Their story, based on Bayley’s written accounts, is told in turns by flashbacks to the tumult of their early life together and a portrayal of the gradual deterioration of the elderly Iris’s mind. At the center of the story is John Bayley’s enduring love for this woman, even when her dementia frightens him and strains his patience. Dench and Winslet play the elder and younger Iris, and Broadbent and Bonneville play the elder and younger Bayley. This casting was inspired, because in both cases the premise that we are watching the same people at different stages of their lives is convincing. The quality of the performances is reflected by the fact that, among many accolades, Jim Broadbent won an Oscar and Judi Dench and Kate Winslet were nominated. Why Hugh Bonneville wasn’t nominated I can’t imagine. Those who are familiar with him in vehicles such as Belle and Downton Abbey will learn something about his range by watching him in this film. Incidentally, fans of Downton Abbey and The Best Exotic Marigold Hotel might be pleased to see Penelope Wilton’s performance in a significant supporting role in Iris.
November 14, 2011
After we watched Lovely, Still, a 2008 film starring Ellen Burstyn and Martin Landau, I poked around on the Web and found the widest possible range of opinons — from a contemptible piece of trash to a work of genius. Put me down as confused, which I guess is somewhere between the extremes. This movie, directed and written, in part, by Nicholas Facker, concerns elderly Robert Malone (Landau), who appears as a solitary man who lives alone and works at a nearby supermarket — near enough that he has been walking to work since he crashed his car into his garage door.
During his lunch breaks at the market, Robert passes the time making pencil drawings that reveal a high level of skill that seems out of place in a man whose life is so drab and pointless. While he is drawing one day, he is approached by Mary (we are not told her last name), played by Burstyn. She introduces her self and tells him that she admires his drawing. When Robert returns home that evening, he finds the front door of his house ajar. Unaware that he didn’t close the door when he left for work, he cautiously enters the house to search for an intruder, and he finds one — Mary, who lives across the street with her daughter, Alex, played by Elizabeth Banks. As Mary tries to explain that she had seen the open door and wanted to make sure he was all right, the startled Robert screams at her to get out of his house.

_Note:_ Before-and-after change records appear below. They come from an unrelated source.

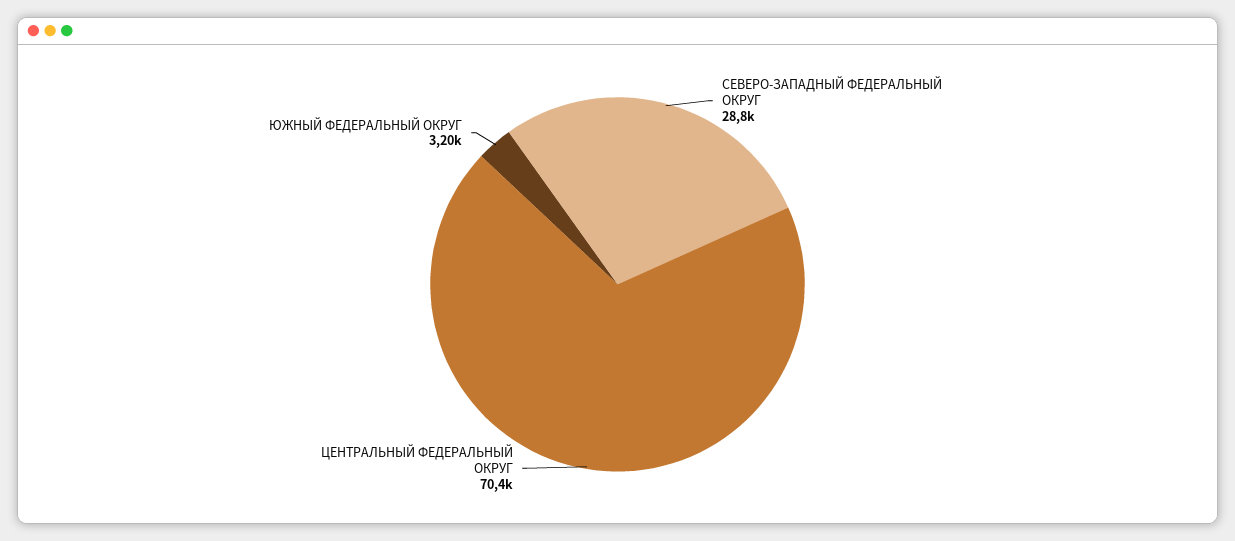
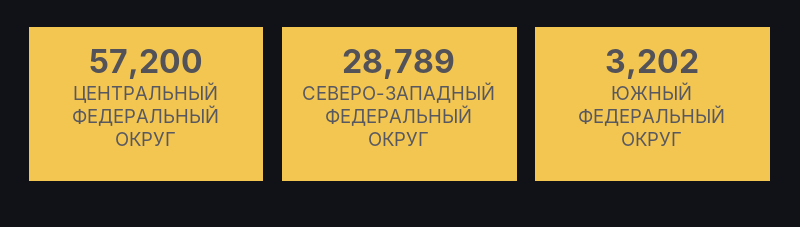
ЦЕНТРАЛЬНЫЙ ФЕДЕРАЛЬНЫЙ ОКРУГ: 70400 -> 57200

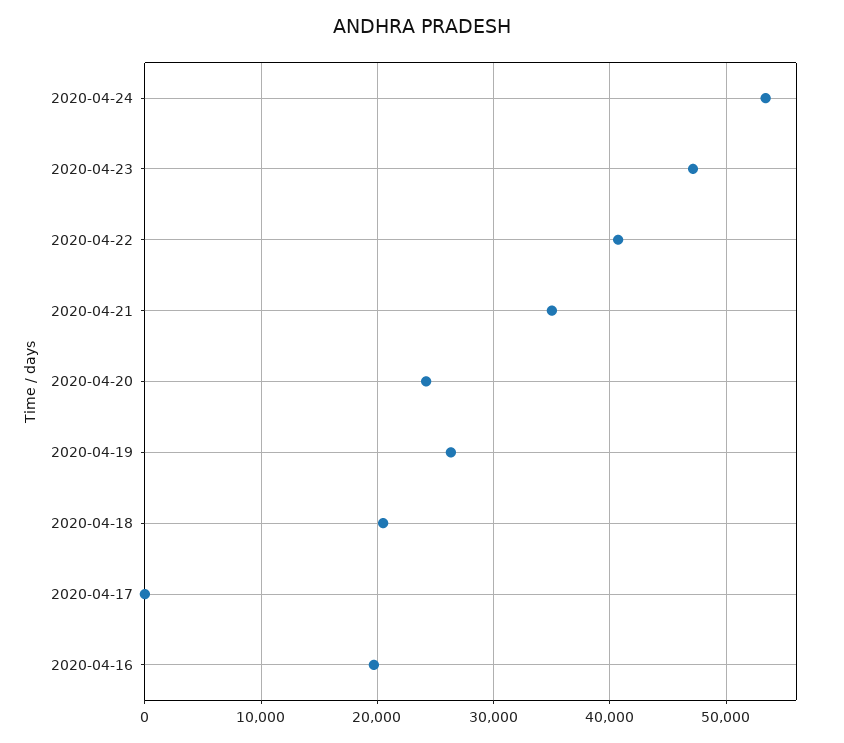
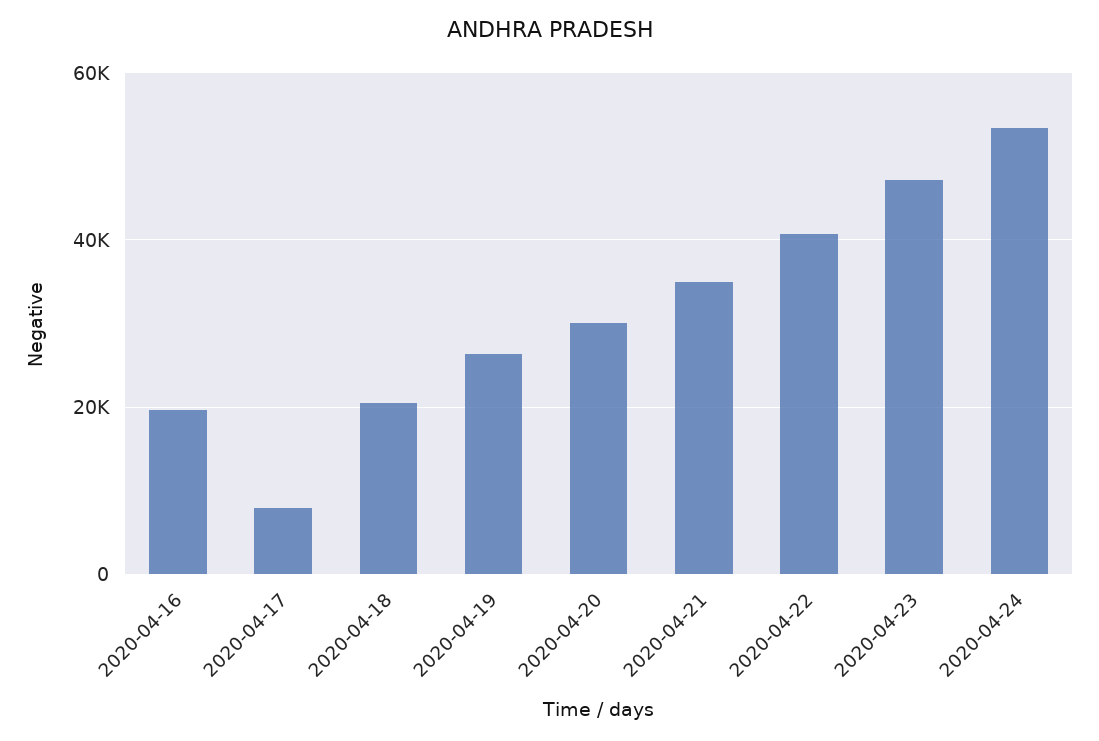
2020-04-20: 24000 -> 30000
2020-04-17: 0 -> 8000

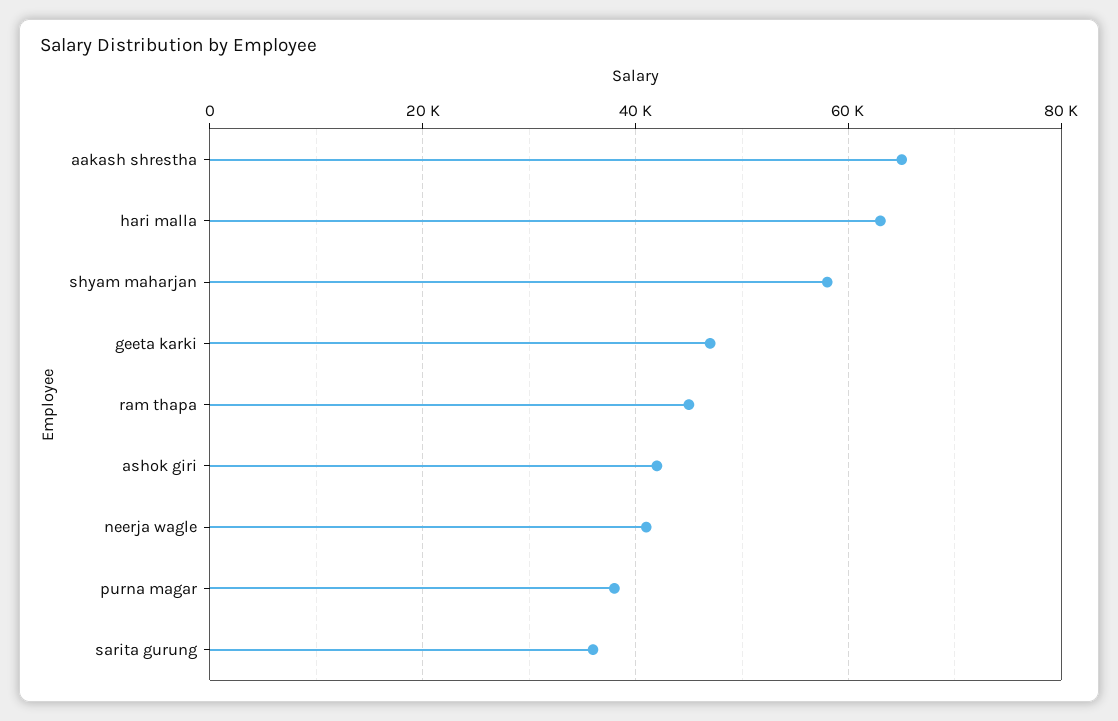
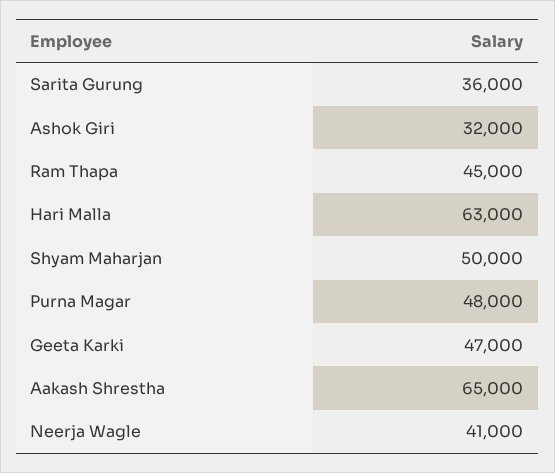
shyam maharjan: 58000 -> 50000
ashok giri: 42000 -> 32000
purna magar: 38000 -> 48000

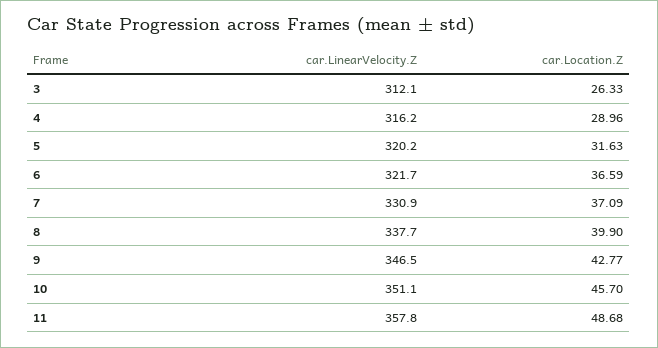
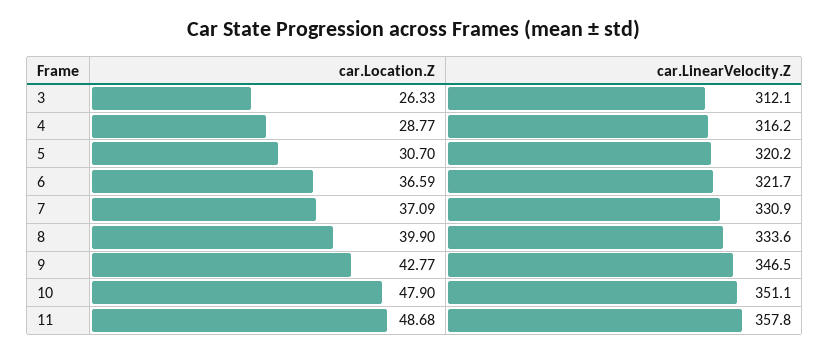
car.Location.Z, 4: 28.96 -> 28.77
car.Location.Z, 5: 31.63 -> 30.7
car.LinearVelocity.Z, 8: 337.7 -> 333.6
car.Location.Z, 10: 45.7 -> 47.9

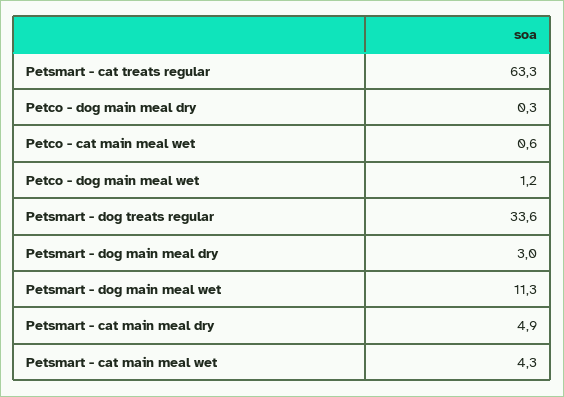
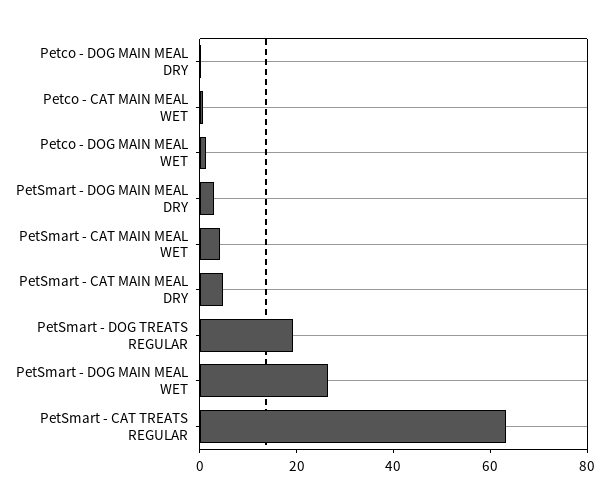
Petsmart - dog treats regular: 33.6 -> 20
Petsmart - dog main meal wet: 11.3 -> 25

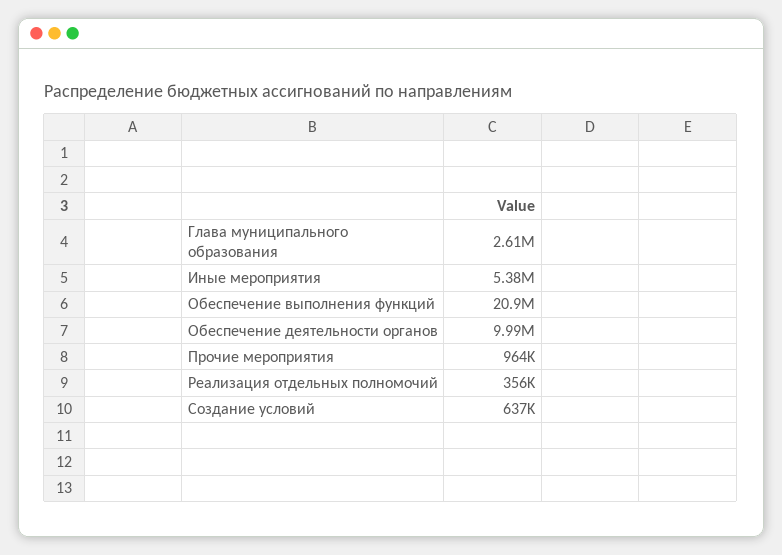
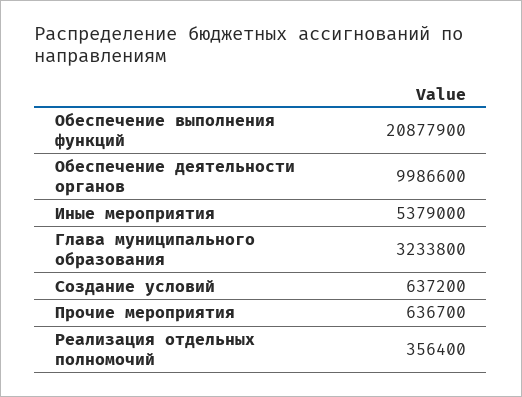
Глава муниципального образования: 2610000 -> 3233800
Прочие мероприятия: 964000 -> 636700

When Robert calms down, however, he apologizes and the interchanges that follow end up with Robert accepting Mary’s invitation to take her to dinner the following night. Although Alex is wary of this, for reasons she does not state, Mary pursues the relationship which evolves into a romance, the first romance, Robert tells her, he has ever had. Meanwhile, Robert seeks and receives advice on courtship from his boss, Mike (Adam Scott), who seems to be more than reasonably solicitous of this confused old man, even going shopping with Robert to pick out Christmas presents for Mary. This movie is swathed in Christmas lights and sentimental music, and early on we became uneasy about the fairy tale. Eventually, Mary’s behavior and demeanor signal that something is seriously amiss — that there’s something she isn’t telling us. Sure enough, in the last few scenes, we learn that nothing in the film, including the relationships among the major characters, is what it seemed to be, and that the truth is as harshly real as the setup for it was cozily unreal. To complicate matters, we didn’t fully understand what had really happened and we couldn’t make heads or tails of the conclusion. As I poked around on the Web, I found that we were not alone. We speculated about what the writers might have been trying to convey, but we could find reasons to dismiss every theory we concocted.
That’s too bad, because in our view this film has a lot to recommend it: the musical choices, the photography, and particularly the exemplary performances by all four major players. The story, in spite of its obscure ending, also effectively calls attention to the loneliness of people whom we encounter in everyday life and to the possible consequences of old age.
So we liked it as far as we could, but we’re confused. Perhaps someone else will watch Lovely, Still and open our eyes.